Car l’inconcrétude des prétendues « grandes personnes » appartient-elle vraiment à une manière de questionner le monde ? Si l'on entend par question ce qui implique la sous-jacence d'une réponse prévisible, et plus indirectement la prévision d'un répondant, ce n'est pas à la réponse que la question pressante se soustrait, mais à ses marges mêmes d’intelligibilité. Persiste ici une erreur consternante du jugement, qu'on aurait tort de prendre pour le sens commun. Je veux des réponses concrètes ; répondez-moi concrètement… Ce que la question faussement concrète retire à sa contrepartie consiste dans ce que nous appellerions volontiers le temps de la réponse. Autrement dit, question et réponse s'entremêlent dans un fouillis factice. Une facticité que dénonce, par exemple, Günther Anders, au moment de traiter de la pseudo-concretness of Heidegger's Philosophy…
Locke estimait que l’enfance part d’une table rase bientôt remplie par l’expérience, comme en conviennent Hume et la plupart des empiristes. Dans une forme d’« inversion » de ces prémisses, Nietzsche avance de son côté que l’enfance n’est pas ce que l’on doit quitter (l’infériorité) mais ce que l’on doit devenir (le supérieur). Pour ce dernier, elle est la forme d’humanité la plus accomplie, la plus revigorante, à tel point que celui « qui tardivement est jeune, longtemps demeure jeune » (Ainsi parlait Zarathoustra, 1974, t. VI).
La concrétude, celle qui pose de vraies questions et qui laisse véritablement le temps de la réponse, est le contraire de ce concret de caniveau qu’on nous impose. À titre d’exemple, on peut certes discuter des chiffres fournis par l’UNICEF sur une proportion d'enfants Gazaoui faméliques ayant doublé de février à mars 2025, pour celles et ceux du moins auxquels l’organisation a eu accès. Porter sur ce désastre un regard détaché, prétendument objectif, nous enlève toute possibilité de nommer vraiment ce qui advient : de nos jours, sous la taiseuse lorgnette de bien des politiques, derrière les débats de palabreurs qui discutent de la justesse de telle vocable ou de telle autre, des enfants sont affamés dans la poussière des camps.
Nos sociétés sont-elles à ce point blasées que le sort des familles Rohingyas laissées à la faim et à la maladie, ou celui des tout jeunes Ouïghours placés dans les « orphelinats » d’État, leur deviennent inintelligibles ? Et, quand bientôt les discours fumeux ne peuvent plus dissiper la crasse des propos liquides, voici les moralisateurs de circonstance parler très concrètement ce qui se passe « là-bas », en oubliant toutefois de dénoncer ce qui se passe chez eux. Ainsi, tout à coup redeviennent abstraits la misère matérielle et morale qui frappe encore les enfants Nunavimmiut, dont les conditions de vie dans divers « pensionnats » font honte à nos amis canadiens, ou encore ce quart de jeunes générations qui, au sein de l’Europe et de l’aveu même d’Eurostat, sont confrontées à la pauvreté ou à l’exclusion sociale (https://ec.europa.eu/eurostat/fr/web/products-eurostat-news/w/ddn-20230927-1 ).
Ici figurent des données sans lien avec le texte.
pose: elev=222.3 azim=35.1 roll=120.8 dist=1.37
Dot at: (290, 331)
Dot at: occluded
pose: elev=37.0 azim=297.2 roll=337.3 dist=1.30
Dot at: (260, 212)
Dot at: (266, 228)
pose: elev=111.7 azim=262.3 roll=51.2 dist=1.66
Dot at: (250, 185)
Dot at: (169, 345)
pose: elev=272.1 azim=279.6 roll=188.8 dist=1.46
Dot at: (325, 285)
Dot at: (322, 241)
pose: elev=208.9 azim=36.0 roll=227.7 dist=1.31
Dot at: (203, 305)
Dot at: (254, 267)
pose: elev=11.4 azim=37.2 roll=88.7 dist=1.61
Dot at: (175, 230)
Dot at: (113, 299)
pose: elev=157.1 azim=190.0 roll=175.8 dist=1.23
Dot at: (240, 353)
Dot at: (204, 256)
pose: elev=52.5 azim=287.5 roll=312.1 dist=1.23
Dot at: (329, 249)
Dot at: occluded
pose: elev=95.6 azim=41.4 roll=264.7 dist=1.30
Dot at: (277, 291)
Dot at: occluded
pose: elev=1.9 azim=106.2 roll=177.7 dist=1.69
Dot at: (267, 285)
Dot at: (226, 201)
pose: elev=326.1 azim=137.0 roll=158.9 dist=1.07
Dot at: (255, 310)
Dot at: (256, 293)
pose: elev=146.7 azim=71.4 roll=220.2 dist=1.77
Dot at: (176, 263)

Gabriel Marcel, en publiant son Essai de Philosophie concrète (1967), y décrit notamment un « enfant qui, en face des choses et aussi des mots, n’est pas encore blasé, c’est-à-dire que son appétit de connaître n’a pas encore été émoussé ». Confirmation nous en est donnée par Lévinas, lequel, s’exprimant à propos de Jean Wahl, rappelle combien chez lui « c’est bien souvent l’audace de la question d’enfant, dans les places fortes de la pensée », qui nous soulève (chez B.A.P., 21, Beauchesne, 1976).
Face aux inconcrétudes de nos questions de plâtre, devant les tergiversations du politique de bas étage ou d’une morale préconçue, osons quelques questions d’enfants : « à quoi ça sert ? », « à qui cela profite ? ».
« Où cela nous mène-t-il ? ».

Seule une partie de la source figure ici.